A la izquierda de Tsippi, Ruchama vio a Sara Amir, profesora agregada y uno de los pilares del departamento, que ni siquiera en esa ocasión especial había logrado disimular su aspecto matronil. Su mejor vestido, seda floreada que embutía sus rotundos muslos y un cuellecito marrón que le ceñía la arrugada garganta, no disipaba esa especie de olor a sopa de pollo que la seguía allá donde fuera y que era el motivo de que los que no la conocían se sorprendieran de la inteligencia que demostraba al hablar de cualquier tema.

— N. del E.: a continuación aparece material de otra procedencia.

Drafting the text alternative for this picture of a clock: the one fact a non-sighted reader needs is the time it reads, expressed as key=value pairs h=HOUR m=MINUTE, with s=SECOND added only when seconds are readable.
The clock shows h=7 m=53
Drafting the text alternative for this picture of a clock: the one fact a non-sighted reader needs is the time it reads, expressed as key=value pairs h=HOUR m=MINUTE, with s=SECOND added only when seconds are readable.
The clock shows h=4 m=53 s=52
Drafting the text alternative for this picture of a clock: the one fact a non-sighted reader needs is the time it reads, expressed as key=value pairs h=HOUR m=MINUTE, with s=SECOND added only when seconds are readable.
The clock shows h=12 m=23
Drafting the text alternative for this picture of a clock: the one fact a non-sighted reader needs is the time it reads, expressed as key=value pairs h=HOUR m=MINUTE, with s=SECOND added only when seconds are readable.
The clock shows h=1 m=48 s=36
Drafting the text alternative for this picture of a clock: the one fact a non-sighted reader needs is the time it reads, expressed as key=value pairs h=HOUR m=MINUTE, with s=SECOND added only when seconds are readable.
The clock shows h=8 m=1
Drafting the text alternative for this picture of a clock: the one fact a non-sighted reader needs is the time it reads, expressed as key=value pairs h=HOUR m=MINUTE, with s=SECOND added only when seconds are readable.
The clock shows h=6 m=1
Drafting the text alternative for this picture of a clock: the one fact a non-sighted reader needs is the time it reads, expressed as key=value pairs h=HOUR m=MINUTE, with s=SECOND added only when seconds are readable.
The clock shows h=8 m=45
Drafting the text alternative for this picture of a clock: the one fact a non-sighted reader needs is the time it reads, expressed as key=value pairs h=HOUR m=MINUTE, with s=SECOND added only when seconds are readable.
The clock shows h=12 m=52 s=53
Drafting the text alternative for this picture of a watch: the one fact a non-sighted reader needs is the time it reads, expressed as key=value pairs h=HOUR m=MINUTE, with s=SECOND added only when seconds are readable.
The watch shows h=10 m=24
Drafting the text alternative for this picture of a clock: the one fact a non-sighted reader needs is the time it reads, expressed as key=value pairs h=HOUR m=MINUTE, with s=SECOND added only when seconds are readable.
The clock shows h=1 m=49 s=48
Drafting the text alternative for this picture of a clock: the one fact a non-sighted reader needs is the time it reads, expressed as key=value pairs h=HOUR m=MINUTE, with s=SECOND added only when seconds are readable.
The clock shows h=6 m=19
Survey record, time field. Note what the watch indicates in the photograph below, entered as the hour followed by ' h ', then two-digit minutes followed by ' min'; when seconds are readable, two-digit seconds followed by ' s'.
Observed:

– He leído este poema de Bialik con objeto de plantear, entre otras cosas, la pregunta de si es posible enjuiciar los valores estéticos de una obra de esta categoría. ¿No podríamos equivocarnos al dar por sentado que el poema expone el proceso de creación de una forma original? La imagen del poeta explotando una cantera en su corazón, que todos entendemos como una metáfora, ¿es realmente… original? -Tirosh bebió un trago de agua antes de pronunciar con énfasis la palabra «original», que levantó un murmullo audible en la sala.
Desde sus butacas tapizadas, los asistentes se miraron unos a otros. Davidov, advirtió Ruchama, indicó al cámara que enfocara al público. Oyó el rasguear de una pluma detrás de ella: Aharonovitz escribía frenéticamente. Ruchama se volvió y vio el ceño fruncido y las finas cejas arqueadas de Sara Amir. La estudiante que tenía al lado tomaba notas con redoblada diligencia. Ruchama no entendía el porqué de tanta agitación, pero eso no era nada nuevo. Nunca había alcanzado a comprender las pasiones despertadas en los profesores y sus satélites por preguntas de ese estilo.